- [YOUR INSTRUCTIONS]
Count the lines in the entries below that contain the string "امکان" and reply with only that number.

- [DATA SUPPLIED]
============================================================

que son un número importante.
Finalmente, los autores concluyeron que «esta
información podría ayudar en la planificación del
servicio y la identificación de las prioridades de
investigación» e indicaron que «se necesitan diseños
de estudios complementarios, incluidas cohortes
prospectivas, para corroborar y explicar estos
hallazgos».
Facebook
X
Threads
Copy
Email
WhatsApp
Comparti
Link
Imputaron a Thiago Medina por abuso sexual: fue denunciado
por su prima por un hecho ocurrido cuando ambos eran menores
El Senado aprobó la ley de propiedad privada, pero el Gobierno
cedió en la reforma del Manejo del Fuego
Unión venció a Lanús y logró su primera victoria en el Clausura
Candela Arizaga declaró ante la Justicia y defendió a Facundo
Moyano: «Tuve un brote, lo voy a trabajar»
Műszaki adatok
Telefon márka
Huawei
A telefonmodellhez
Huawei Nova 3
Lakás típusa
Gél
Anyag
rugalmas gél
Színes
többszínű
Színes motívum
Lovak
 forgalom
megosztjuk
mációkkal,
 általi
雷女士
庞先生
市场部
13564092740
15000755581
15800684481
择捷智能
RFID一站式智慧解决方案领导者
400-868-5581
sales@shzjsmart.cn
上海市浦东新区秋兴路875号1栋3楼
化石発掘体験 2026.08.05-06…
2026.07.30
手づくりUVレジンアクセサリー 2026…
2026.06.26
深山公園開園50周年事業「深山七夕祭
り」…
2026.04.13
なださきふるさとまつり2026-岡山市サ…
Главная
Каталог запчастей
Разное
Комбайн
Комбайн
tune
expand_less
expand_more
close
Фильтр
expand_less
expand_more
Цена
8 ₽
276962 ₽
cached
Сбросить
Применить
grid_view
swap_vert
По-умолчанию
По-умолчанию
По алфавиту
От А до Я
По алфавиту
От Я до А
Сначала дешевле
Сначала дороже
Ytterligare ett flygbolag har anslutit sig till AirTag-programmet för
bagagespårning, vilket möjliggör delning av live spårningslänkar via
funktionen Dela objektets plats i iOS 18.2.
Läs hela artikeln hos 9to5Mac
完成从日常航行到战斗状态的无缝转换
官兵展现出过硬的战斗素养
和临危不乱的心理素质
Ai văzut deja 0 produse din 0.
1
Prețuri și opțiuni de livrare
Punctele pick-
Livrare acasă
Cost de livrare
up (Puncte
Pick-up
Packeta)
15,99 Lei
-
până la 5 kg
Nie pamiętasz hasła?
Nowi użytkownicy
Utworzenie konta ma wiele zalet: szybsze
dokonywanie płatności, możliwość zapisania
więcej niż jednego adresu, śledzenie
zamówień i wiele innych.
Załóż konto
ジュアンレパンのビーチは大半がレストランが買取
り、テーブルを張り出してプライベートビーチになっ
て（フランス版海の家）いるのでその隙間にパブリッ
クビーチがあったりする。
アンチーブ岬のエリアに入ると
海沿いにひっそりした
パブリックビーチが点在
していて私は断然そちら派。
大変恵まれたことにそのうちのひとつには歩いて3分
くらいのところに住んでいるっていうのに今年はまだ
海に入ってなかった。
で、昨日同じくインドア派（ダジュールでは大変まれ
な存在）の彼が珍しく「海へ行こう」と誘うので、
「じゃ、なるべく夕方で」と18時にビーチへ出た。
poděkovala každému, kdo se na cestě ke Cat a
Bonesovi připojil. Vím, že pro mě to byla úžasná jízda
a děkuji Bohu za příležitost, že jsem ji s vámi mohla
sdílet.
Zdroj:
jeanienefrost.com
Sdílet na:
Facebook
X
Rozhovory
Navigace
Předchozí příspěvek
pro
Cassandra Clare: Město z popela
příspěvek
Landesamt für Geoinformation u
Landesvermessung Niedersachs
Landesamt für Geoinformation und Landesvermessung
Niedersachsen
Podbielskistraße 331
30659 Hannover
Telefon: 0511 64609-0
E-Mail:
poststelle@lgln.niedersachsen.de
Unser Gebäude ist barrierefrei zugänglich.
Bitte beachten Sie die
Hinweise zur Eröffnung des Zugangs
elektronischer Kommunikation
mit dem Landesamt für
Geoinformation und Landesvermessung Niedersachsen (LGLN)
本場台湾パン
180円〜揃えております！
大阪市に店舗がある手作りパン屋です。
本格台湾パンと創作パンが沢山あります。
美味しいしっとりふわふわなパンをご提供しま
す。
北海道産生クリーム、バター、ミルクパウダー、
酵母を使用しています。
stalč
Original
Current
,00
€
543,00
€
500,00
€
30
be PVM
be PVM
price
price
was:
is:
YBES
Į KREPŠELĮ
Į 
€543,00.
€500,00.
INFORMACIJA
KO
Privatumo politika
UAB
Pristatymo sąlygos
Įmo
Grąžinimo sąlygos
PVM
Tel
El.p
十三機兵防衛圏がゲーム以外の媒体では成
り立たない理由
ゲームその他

============================================================

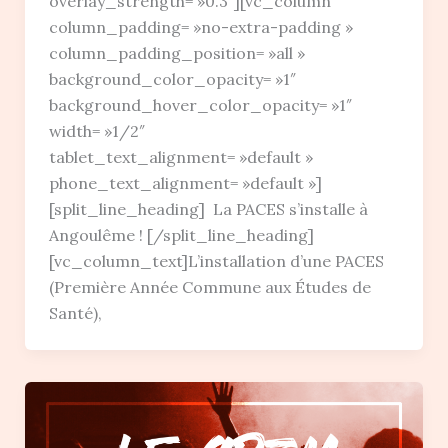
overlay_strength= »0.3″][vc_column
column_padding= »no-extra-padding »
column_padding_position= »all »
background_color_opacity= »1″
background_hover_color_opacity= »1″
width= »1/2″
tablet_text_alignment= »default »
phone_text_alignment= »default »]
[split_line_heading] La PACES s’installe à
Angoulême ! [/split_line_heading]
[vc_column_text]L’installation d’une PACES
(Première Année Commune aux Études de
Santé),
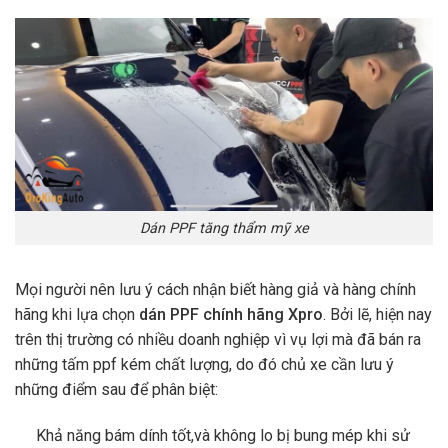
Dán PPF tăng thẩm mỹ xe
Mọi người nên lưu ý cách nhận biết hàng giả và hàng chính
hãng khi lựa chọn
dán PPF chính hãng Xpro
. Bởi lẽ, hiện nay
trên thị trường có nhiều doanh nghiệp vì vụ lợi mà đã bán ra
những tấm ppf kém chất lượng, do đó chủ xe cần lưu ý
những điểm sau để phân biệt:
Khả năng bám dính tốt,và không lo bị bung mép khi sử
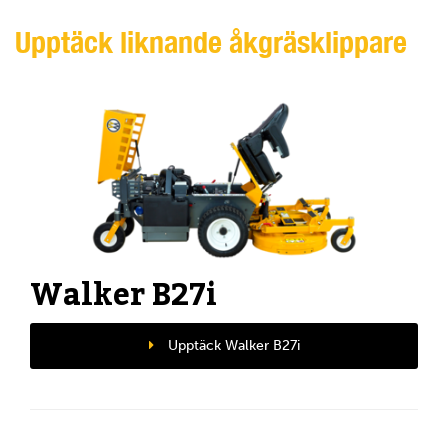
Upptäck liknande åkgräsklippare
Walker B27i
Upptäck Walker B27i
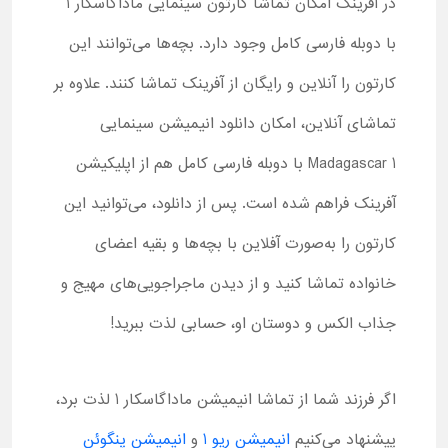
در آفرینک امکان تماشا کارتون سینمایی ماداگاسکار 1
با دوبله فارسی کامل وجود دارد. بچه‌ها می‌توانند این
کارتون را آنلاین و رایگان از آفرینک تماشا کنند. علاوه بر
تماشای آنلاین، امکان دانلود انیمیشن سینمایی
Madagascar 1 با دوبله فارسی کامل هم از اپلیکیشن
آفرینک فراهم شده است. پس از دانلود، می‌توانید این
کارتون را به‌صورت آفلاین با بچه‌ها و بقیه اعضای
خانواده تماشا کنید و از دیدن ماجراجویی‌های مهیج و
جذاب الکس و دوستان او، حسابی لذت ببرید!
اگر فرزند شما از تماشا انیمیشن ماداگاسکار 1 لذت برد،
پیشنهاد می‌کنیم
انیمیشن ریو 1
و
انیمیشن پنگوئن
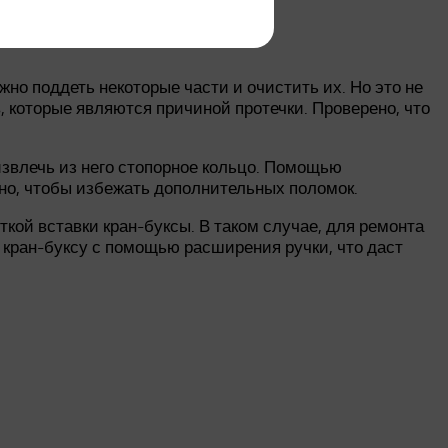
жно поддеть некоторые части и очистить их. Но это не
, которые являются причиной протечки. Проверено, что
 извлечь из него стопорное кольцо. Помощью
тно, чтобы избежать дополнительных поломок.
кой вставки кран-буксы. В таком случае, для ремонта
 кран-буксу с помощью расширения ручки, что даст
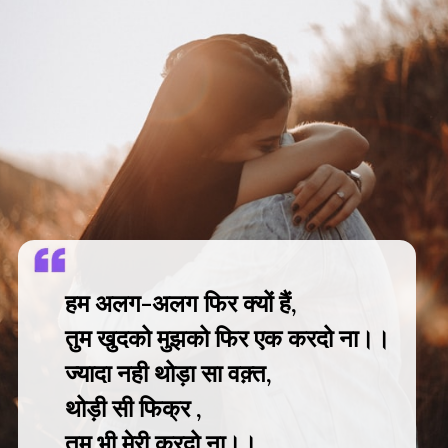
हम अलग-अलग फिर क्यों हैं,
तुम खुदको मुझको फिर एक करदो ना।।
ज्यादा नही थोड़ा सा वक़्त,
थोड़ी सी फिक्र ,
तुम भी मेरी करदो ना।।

============================================================

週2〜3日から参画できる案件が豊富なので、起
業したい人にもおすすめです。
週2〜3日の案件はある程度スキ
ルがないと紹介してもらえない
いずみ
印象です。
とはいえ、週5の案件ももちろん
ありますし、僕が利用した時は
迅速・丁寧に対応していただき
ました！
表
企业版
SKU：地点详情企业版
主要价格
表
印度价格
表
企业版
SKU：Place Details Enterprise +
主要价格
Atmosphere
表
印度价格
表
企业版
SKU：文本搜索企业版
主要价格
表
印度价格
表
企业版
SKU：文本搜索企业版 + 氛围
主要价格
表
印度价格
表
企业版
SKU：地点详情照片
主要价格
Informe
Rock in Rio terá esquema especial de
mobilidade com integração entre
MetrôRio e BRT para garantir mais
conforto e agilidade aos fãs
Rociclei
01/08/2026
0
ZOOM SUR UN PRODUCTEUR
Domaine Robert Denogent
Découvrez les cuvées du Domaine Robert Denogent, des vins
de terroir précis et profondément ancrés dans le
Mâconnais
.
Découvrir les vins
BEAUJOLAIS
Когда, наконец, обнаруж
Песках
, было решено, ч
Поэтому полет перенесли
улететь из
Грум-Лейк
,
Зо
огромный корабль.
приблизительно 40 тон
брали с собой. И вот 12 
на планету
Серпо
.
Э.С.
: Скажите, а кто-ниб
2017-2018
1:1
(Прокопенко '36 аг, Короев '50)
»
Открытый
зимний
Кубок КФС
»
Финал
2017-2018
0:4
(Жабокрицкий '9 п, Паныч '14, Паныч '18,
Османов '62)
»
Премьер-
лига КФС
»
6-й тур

============================================================

- [COMPLETED EXERCISE]
2